For a complete description of the SORCE instruments, please visit the instrument home page:

Scientific Contacts

SIM:

Dr. Jerry Harder
Research Associate, LASP/CU (303) 492-1891
Email: (use firstname.lastname@lasp.colorado.edu)

SOLSTICE:

Dr. Bill McClintock
Sr. Research Associate, LASP/CU (303) 492-8407
Email: (use firstname.lastname@lasp.colorado.edu)

XPS:

Dr. Tom Woods
Sr. Research Associate, LASP/CU (303) 492-4224
Email: (use firstname.lastname@lasp.colorado.edu)

Research and Applications

Because of selective absorption and scattering processes in the Earth’s atmosphere, different regions of the solar spectrum affect Earth’s climate in distinct ways. Approximately 20-25% of the Total Solar Irradiance (TSI) is absorbed by atmospheric water vapor, clouds, and ozone, by processes that are strongly wavelength dependent.

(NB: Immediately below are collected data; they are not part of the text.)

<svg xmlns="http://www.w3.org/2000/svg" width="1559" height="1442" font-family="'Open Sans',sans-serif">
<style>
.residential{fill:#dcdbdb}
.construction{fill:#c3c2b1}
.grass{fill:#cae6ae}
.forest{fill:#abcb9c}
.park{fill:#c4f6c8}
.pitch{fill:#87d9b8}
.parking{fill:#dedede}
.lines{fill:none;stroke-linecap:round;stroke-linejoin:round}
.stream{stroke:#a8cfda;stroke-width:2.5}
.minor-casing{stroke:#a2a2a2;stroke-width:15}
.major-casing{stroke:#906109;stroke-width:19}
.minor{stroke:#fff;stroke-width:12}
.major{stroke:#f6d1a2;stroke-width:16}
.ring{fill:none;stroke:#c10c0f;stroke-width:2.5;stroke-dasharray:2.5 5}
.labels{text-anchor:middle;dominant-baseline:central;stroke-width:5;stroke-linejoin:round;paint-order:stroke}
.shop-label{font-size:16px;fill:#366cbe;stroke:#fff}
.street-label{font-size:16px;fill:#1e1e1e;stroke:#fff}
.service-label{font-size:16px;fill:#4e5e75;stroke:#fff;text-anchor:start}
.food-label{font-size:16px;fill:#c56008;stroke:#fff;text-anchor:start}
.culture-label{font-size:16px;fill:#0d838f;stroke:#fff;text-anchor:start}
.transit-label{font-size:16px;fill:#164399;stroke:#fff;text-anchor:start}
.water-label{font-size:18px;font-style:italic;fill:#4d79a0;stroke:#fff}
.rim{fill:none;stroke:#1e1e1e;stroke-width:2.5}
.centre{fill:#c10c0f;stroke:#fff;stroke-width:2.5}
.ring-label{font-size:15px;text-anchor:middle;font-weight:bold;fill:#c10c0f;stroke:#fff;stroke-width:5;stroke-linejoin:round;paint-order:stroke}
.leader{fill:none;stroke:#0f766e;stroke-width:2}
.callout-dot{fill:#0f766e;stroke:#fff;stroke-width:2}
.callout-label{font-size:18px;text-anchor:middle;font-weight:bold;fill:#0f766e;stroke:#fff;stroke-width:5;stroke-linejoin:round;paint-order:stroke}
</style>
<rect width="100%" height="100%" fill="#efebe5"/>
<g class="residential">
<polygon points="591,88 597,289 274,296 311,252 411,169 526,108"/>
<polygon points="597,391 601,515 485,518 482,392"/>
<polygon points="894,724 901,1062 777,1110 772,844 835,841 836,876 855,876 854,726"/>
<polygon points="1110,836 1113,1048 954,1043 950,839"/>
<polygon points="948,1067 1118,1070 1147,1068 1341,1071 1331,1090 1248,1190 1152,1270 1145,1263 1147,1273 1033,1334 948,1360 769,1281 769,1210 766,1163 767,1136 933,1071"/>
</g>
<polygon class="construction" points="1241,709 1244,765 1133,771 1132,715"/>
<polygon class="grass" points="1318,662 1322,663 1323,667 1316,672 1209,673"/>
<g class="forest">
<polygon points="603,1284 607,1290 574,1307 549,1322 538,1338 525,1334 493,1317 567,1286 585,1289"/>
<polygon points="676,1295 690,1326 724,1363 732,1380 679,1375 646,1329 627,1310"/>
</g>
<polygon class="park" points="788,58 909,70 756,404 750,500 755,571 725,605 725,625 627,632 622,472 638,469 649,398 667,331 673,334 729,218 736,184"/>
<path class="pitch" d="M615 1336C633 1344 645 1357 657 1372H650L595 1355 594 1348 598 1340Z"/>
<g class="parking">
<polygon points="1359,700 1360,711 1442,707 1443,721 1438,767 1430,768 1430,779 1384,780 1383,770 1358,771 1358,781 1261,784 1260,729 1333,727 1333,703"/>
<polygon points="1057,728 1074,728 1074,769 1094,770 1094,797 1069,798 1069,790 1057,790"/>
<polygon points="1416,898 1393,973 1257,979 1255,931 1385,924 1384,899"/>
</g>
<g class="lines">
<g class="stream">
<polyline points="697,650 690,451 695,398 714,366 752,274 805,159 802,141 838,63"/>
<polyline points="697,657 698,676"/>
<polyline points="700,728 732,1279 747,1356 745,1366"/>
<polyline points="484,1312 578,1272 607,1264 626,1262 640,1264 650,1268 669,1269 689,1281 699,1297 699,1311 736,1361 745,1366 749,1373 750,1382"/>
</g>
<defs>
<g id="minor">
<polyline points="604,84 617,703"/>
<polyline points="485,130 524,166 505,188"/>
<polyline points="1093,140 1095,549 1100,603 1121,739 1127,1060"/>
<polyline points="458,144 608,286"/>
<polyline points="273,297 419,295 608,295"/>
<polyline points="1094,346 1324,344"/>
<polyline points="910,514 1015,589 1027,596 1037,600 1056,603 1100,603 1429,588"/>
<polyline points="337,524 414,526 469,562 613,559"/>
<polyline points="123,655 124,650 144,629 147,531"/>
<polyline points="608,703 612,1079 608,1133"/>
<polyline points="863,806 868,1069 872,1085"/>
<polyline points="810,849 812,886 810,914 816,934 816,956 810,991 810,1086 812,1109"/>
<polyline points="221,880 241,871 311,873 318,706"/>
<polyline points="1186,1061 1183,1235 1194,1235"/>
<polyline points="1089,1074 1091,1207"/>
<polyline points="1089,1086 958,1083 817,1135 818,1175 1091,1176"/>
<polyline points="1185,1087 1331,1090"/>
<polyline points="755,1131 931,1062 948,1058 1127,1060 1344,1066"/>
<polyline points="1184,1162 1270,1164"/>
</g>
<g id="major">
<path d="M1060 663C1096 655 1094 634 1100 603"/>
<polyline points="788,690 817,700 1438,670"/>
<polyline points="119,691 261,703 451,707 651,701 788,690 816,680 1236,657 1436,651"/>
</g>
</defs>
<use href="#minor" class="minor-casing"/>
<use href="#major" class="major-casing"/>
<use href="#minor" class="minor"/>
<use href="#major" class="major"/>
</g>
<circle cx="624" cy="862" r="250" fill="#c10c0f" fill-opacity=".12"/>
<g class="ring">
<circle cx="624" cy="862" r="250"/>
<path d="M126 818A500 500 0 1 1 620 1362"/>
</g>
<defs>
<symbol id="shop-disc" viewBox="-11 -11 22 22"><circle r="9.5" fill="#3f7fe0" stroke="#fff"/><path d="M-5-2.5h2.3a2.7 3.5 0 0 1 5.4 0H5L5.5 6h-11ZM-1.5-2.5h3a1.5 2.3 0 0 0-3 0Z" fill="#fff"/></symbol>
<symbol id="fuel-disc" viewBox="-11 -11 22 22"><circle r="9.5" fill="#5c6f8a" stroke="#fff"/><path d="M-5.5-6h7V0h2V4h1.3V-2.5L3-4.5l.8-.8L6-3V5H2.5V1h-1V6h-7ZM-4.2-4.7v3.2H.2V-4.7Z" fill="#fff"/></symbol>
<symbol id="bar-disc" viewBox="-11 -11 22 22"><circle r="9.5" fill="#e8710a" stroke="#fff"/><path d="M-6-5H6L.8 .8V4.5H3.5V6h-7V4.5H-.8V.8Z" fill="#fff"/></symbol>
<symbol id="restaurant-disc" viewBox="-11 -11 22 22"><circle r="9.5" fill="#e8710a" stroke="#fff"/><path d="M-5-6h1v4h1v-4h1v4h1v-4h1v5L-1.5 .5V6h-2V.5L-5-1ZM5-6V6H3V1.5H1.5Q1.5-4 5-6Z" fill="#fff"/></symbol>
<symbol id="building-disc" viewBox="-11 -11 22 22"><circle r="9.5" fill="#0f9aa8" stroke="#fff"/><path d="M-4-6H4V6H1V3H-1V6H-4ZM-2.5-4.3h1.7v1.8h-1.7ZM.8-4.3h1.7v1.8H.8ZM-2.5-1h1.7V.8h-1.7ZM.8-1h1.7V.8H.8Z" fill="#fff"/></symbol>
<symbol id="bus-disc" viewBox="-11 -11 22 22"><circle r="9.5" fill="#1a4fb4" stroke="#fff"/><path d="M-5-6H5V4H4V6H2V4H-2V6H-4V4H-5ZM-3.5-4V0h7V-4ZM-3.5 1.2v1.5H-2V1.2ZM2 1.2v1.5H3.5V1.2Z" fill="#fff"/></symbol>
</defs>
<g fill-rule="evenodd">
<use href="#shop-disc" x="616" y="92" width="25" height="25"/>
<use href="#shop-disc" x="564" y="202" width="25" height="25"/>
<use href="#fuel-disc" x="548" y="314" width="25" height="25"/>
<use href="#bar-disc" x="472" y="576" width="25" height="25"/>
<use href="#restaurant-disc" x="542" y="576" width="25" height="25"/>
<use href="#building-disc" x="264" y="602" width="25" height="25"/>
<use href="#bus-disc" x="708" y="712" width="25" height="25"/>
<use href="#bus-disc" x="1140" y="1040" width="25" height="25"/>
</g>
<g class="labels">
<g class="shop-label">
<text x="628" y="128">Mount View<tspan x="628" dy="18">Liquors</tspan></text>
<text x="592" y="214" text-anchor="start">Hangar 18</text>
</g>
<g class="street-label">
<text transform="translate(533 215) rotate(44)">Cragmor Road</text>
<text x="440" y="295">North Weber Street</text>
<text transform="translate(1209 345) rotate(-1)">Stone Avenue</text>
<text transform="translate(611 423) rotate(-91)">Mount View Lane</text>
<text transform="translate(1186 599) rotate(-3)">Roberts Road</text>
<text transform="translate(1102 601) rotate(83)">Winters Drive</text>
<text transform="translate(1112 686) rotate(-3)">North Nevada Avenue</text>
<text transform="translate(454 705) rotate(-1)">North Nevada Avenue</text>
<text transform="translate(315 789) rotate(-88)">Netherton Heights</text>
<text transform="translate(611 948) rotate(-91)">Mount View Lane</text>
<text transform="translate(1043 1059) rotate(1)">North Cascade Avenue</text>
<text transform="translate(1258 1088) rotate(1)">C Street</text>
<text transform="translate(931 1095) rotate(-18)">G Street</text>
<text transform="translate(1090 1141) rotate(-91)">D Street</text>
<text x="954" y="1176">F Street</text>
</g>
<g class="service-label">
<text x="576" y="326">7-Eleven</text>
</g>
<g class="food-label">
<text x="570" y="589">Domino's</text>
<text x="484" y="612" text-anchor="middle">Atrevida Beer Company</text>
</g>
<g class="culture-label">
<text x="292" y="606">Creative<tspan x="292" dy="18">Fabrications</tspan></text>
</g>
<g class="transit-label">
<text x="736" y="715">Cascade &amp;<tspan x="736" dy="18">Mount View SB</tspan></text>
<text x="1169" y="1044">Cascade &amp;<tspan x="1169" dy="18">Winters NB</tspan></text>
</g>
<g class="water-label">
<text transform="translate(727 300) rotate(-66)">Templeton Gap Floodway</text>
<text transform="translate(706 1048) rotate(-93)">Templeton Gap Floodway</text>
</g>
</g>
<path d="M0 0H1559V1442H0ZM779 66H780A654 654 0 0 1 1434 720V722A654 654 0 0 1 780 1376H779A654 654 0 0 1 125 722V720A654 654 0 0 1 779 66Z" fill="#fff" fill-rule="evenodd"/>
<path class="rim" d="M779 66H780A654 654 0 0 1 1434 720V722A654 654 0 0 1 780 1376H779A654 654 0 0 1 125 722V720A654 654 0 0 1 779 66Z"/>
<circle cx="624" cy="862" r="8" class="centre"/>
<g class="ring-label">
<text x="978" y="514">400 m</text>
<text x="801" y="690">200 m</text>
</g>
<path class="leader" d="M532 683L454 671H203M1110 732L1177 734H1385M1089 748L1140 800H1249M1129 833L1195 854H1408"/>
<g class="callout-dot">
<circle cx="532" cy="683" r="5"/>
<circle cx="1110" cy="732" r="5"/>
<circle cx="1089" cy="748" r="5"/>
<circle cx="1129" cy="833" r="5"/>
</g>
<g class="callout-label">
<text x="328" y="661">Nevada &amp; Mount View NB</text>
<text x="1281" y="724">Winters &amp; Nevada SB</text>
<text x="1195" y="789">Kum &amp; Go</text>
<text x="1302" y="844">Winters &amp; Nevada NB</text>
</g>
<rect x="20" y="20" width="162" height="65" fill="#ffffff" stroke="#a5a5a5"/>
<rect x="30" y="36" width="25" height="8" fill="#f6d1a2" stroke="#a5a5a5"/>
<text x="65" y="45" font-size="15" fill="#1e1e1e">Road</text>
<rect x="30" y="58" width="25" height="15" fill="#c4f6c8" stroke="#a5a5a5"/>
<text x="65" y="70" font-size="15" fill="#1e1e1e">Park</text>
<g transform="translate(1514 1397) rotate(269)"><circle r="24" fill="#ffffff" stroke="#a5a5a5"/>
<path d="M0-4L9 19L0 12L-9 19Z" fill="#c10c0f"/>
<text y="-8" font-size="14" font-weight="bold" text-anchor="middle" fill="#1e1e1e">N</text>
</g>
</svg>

Ultraviolet radiation at wavelengths below 300 nm is completely absorbed by the Earth’s atmosphere and contributes the dominant energy source in the stratosphere and thermosphere, establishing the upper atmosphere’s temperature, structure, composition, and dynamics. Even small variations in the Sun’s radiation at these short wavelengths will lead to corresponding changes in atmospheric chemistry. Radiation at the longer visible and infrared wavelengths penetrates into the lower atmosphere, where the portion not reflected is partitioned between the troposphere and the Earth’s surface, and becomes a dominant term in the global energy balance and an essential determinant of atmospheric stability and convection.